Bahsettiğim gibi tek bir nedene bağlayıp şu nedenden dolayı böyledir demek çok zor.Yasanan acılar ve zor günler herkeste farklı bir etki bırakır.Kimi çok sabırlıdır içine atar,kendini hasta eder.Kimi de bütün hırsını çevresinden ve sevdiklerinden çıkarır.Babanizin annenizle ilişkisi nasıldı?Yani sabırlı,düşünceli ve anlayışlı bir eş miydi?Babanızın ailesiyle annenizin sorunları olduğundan bahsetmissiniz.Bu durumda babanızın tutumu nasıldı?Çok mu yalnız bıraktı ya da ona destek oldu mu?Ya da evliliği ve çocukların sorumluluğunu kaldıramadı.Ben annenizin sizi sevdiğini düşünüyorum.Bizi okula her zaman temiz gönderirdi.Kahvaltimizi hazırlar,aç göndermezdi demişsiniz.Evlatlarini sevmeyen anne bunu bile yapmaya gerek duymazdi.Bir seyler olmuş,bir şeyler yaşanmış ve sabır eşiği tükenmiş belli ki.Anneniz yıllardır içinde biriktirdiği öfkeyi yanlış kişilerden çıkarmış.Ablaniz da sizin gibi halen ailenizle mi yaşıyor?
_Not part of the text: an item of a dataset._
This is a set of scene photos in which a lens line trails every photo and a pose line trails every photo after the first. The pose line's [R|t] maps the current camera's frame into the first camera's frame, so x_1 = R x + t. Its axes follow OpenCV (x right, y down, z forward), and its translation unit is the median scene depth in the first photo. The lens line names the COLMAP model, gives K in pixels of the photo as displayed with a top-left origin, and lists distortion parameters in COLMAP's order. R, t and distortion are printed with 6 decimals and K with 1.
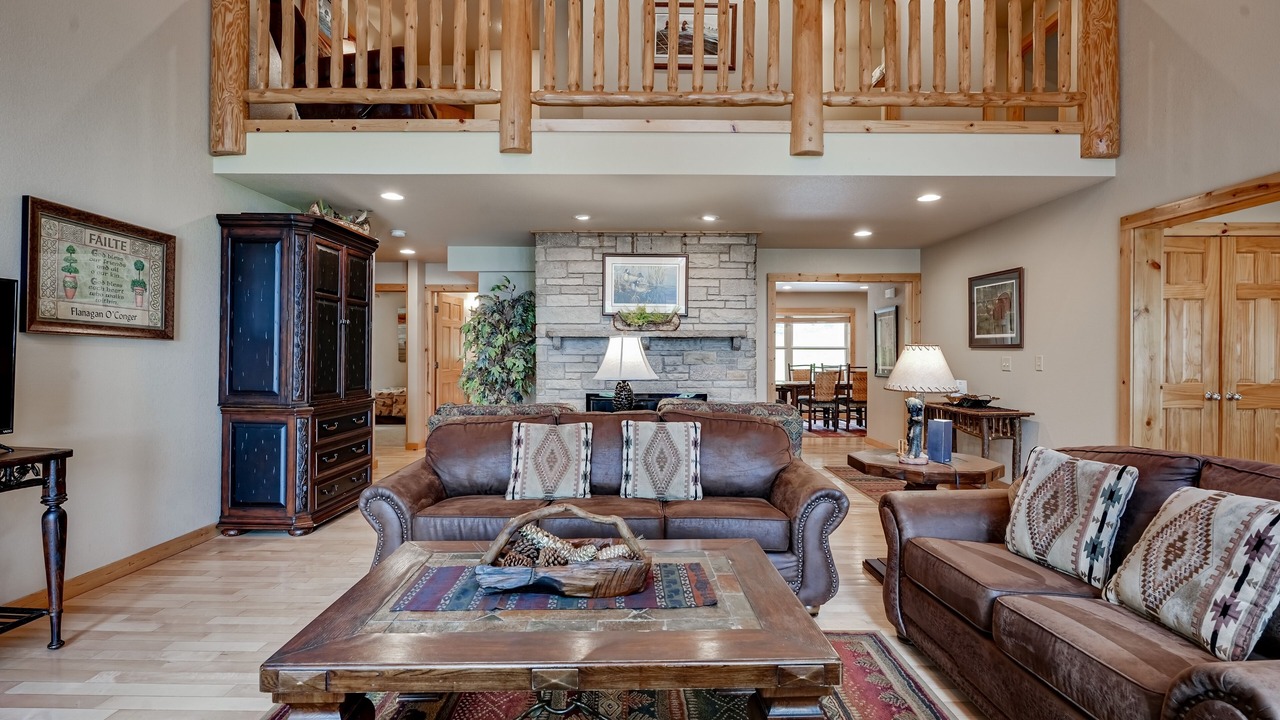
lens RADIAL K [[608.3, 0, 639.0], [0, 608.3, 352.7], [0, 0, 1]] dist [-0.001804, 0.000408]
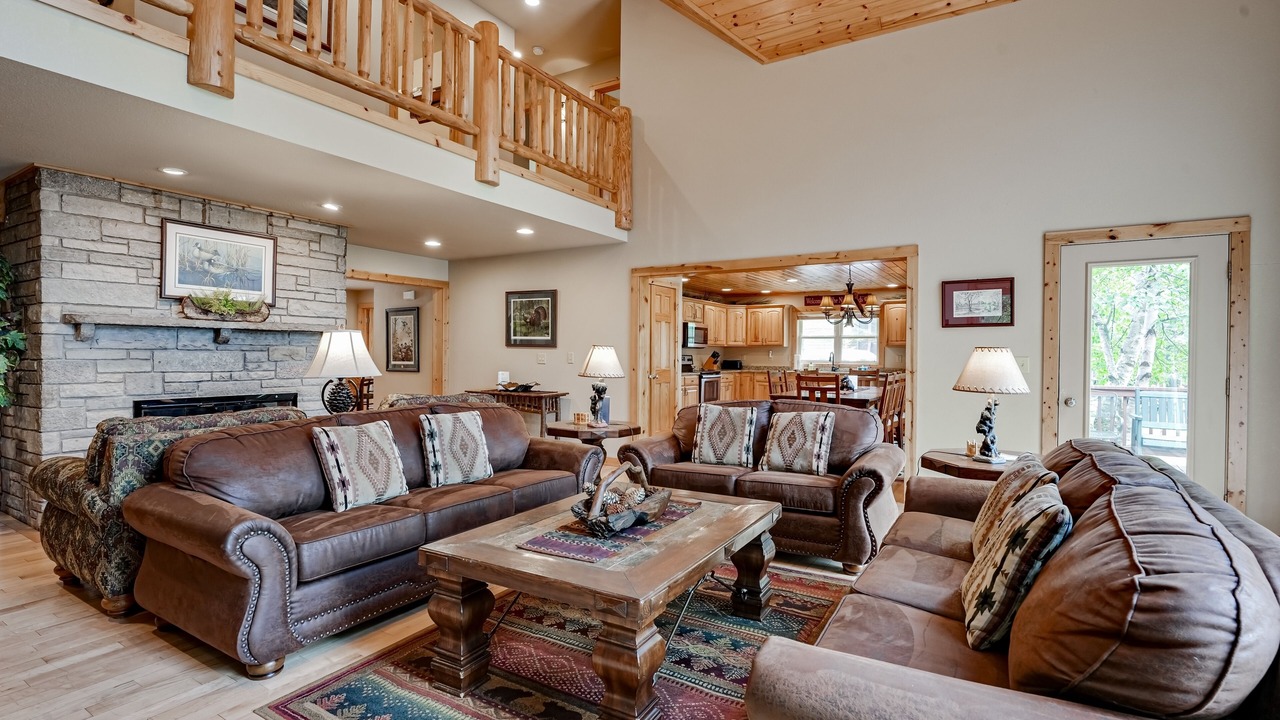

Ben ve ablam dışarıda sürekli övgü alan kişileriz, ikimiz iyi okullarda eğitim aldık, dışarıdan bakılınca böyle bir hayatımız olduğu tahmin edilemez güçlü görünüyoruz. O da evli değil, ona da benden farklı davranmadı.
Ama ne zaman bir araya gelsek ikimiz de sebebini sorguluyoruz; ne yaşadı da bize bu kadar zulüm ediyor diye.

Babam anneme son derece sadık, yediği yemeği bile paket yapıp eve getirir, eve yardım eder sırf annem sebebiyle bütün ailesine arkasını dönmüş vaziyette. Yalnız kaldı resmen, senelerce ailesiyle konuşmadı.

Ben doğru dürüst baba tarafımla konuşmuş değilim, yolda görsem tanımam. Yıllarca bana(annem söylüyor bunları) senin adın bile yoktu 2 ay "kız" dediler sana en son ben isim verdim dedi.